In 2017 I found myself short of breath. It just came on suddenly. I had continued to see the second cardiologist until he retired and found another specialist to get this checked out.

It got worse. I got scared. The new cardiologist did all the tests and she determined I had congestive heart failure, which sounds very scary. She prescribed a bunch of meds and sent me on my way. On the next visit she mentioned atrial fibrillation (AFib), that word that comes up around irregular heartbeat. She asked if I had it.

How was I supposed to know, I asked her? She said I would feel it and she began to take my pulse, and darned if I wasn’t in AFib right then.
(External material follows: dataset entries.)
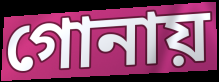
গোনায়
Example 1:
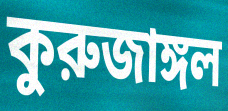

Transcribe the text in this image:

কুরুজাঙ্গল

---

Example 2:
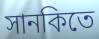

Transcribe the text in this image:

সানকিতে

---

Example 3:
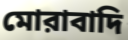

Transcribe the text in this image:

মোরাবাদি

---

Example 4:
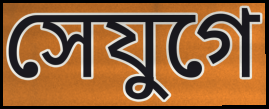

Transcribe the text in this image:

সেযুগে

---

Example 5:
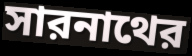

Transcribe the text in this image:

সারনাথের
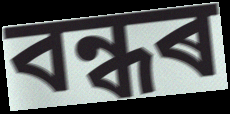
বন্ধৰ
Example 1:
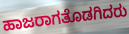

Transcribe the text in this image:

ಹಾಜರಾಗತೊಡಗಿದರು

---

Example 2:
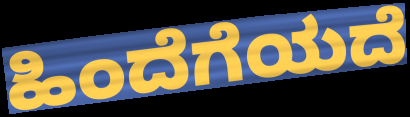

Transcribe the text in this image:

ಹಿಂದೆಗೆಯದೆ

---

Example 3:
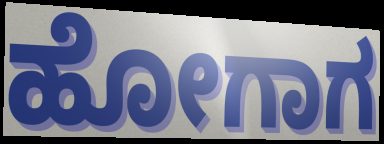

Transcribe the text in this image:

ಹೋಗಾಗ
She couldn’t get it to stop so she put me in the hospital and shocked it back into normal range.

OK, this is weird. All of a sudden, these things are popping up. Are these late effect from the drugs used in my previous cancer treatment?

The reality was that she didn’t know. It probably was related. Chalk up another request of the medical researchers. What does a late heart effect look like? Which ones have been identified?
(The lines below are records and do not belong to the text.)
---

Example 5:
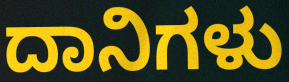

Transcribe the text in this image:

ದಾನಿಗಳು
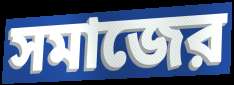
সমাজের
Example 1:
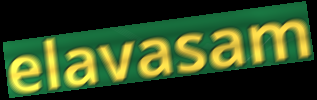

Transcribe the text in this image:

elavasam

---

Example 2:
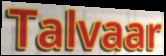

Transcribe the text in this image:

Talvaar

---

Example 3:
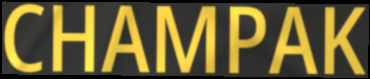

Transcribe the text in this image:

CHAMPAK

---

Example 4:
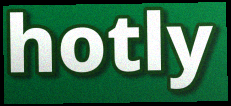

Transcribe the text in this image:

hotly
When I developed neuropathy as a late effect, another doctor said it couldn’t be from chemo because that wasn’t how neuropathy worked. I am not diabetic, the most frequent cause of neuropathy in the extremities. So, is this chemo-related or not? I believed him when he said it wasn’t but then I started hearing anecdotal information about neuropathy showing up after chemotherapy.

My goal in giving you this summary is not to freak you out. It is to remind you that we are only now living long enough after treatment for the doctors to see what pops up years later.
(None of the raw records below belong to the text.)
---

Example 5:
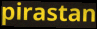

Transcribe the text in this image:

pirastan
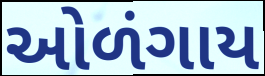
ઓળંગાય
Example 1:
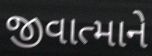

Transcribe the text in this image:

જીવાત્માને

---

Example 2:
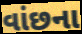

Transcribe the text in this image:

વાંછના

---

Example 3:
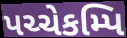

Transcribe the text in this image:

પચ્ચેકમ્પિ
This is what makes the survivorship care plan even more important. When your treatment was over, you should have received a list of all the drugs you had and what they know about them in terms of long-term and late effects — long-term being the ones that started during treatment and may or may not have gone away. Late effects are those what show up after treatment has ended.

If you didn’t get this information, it’s never too late to ask.

Take notes. Listen to your body and be prepared. If you are lucky enough to live in a city that has a cancer survivor program, see the physician in charge and let him or her know where you are for a baseline. It could make a big difference in detecting a problem early.